Elementary Reactions at Organocopper(III): A Gas-Phase and Theoretical Study

The role of copper­(III) in copper-catalyzed coupling reactions is a topic of much debate in the literature, in large part due to the difficulty in isolating the typically reactive species. Advanced mass spectrometry experiments allow the isolation and interrogation of reactive species in the absence of any solvent, counterions, or competing species. Macrocyclic aryl-X-copper­(III) complexes were isolated in the gas phase and subjected to collision-induced dissociation experiments to examine their unimolecular reactivity both qualitatively and quantitatively. When X = Cl or Br, the complexes fragment solely by deprotonation of nitrogen and concomitant loss of HX. The experimentally determined energies of activation are 33.4 ± 0.9 kcal mol–1 (X = Cl) and 35.8 ± 0.9 kcal mol–1 (X = Br).

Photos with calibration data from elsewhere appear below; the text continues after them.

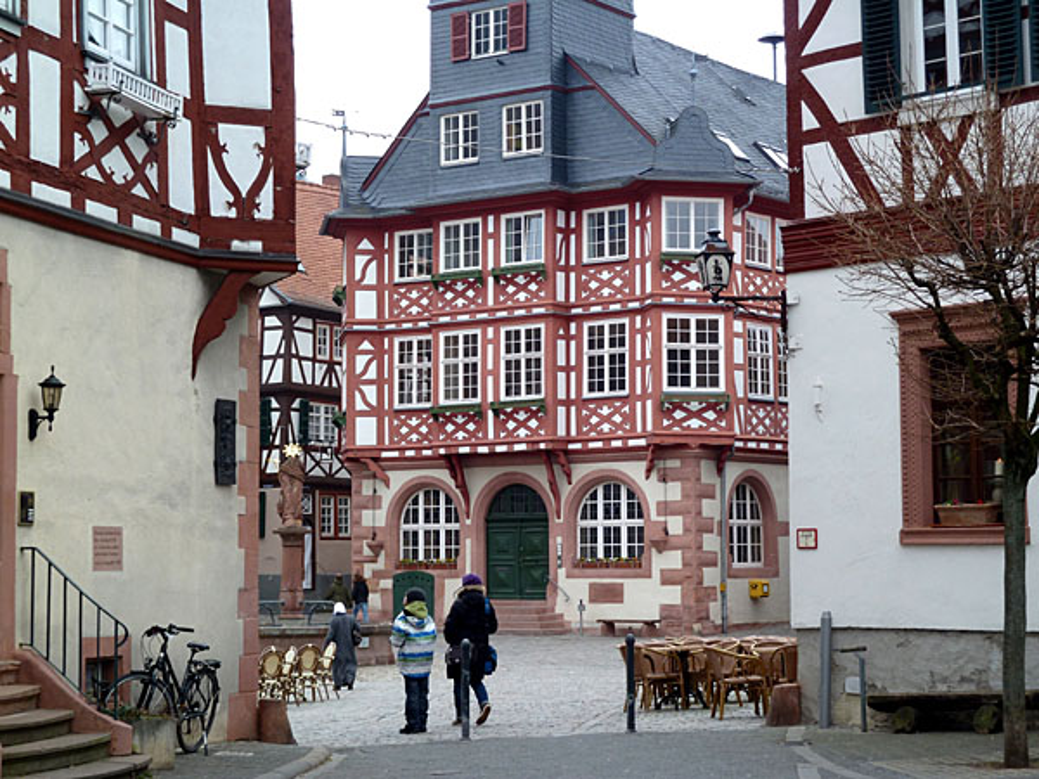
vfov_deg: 20.4
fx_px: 2161
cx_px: 520
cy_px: 390
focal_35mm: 72
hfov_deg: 27.0
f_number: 4.1
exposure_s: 1/80
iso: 80
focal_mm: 11.9
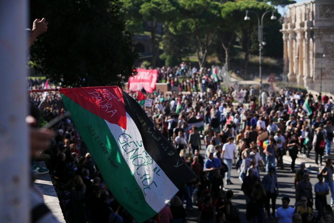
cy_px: 112
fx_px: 649
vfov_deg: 19.5
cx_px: 167
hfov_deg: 28.8
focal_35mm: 70
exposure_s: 1/8000
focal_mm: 70
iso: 640
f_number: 4
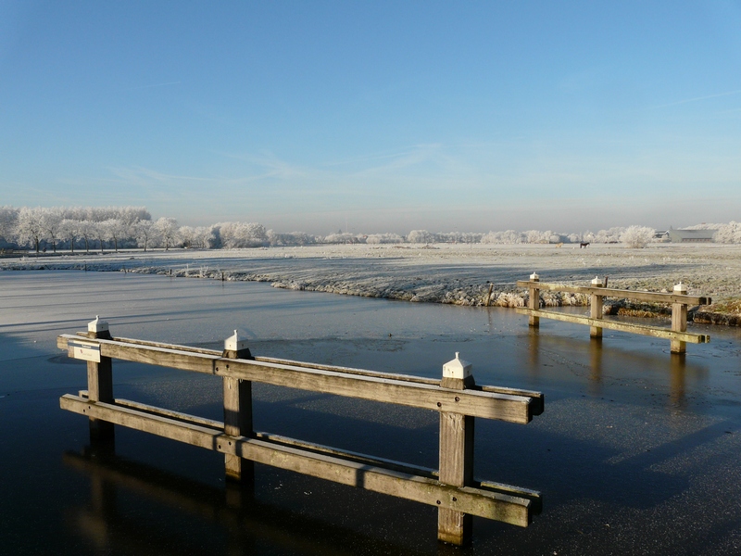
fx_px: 599
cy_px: 278
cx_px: 370
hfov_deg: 63.4
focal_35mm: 28
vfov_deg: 49.7
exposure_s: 1/400
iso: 100
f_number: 5.6
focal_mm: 4.6
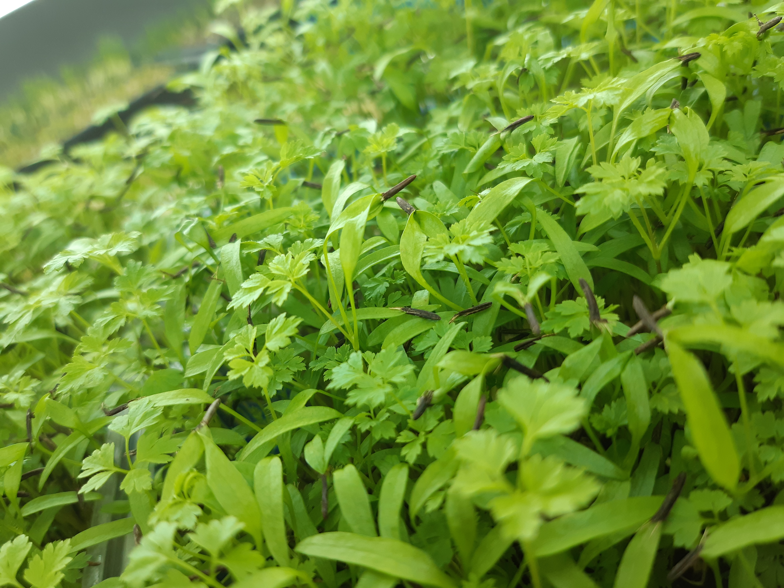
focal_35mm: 26
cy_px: 294
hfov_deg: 67.3
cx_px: 392
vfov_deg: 53.1
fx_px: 589
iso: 64
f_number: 1.7
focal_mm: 3.93
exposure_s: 1/100
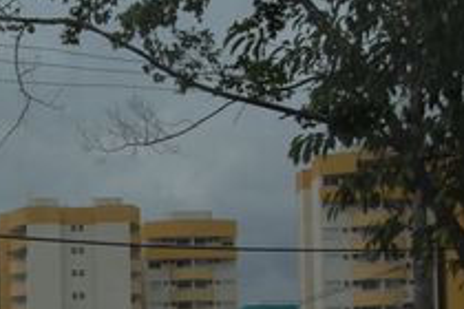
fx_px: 1824
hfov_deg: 14.1
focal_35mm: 142
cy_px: 359
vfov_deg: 9.6
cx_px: -71
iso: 200
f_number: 5.3
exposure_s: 1/400
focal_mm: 31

This process is analogous to nucleophile activation at a copper­(III) center, and it is observed preferentially over C-X reductive elimination in the gas phase due to the strong ligating ability of the employed macrocyclic ligand. The measured activation energies for the observed nucleophile activation were used to test the performance of a range of popular DFT functionals for predicting reactivity at CuIII. Most dispersion-corrected functionals reproduced the experimental results with reasonable errors (D3bj-corrected TPSSh performed best), whereas the uncorrected values tended to significantly underestimate the activation energies. When X = I, a second fragmentation pathway becomes competitive, which involves loss of I• and reduction of copper from CuIII to CuII. The relative energetics of one-electron versus two-electron processes at CuIII are discussed.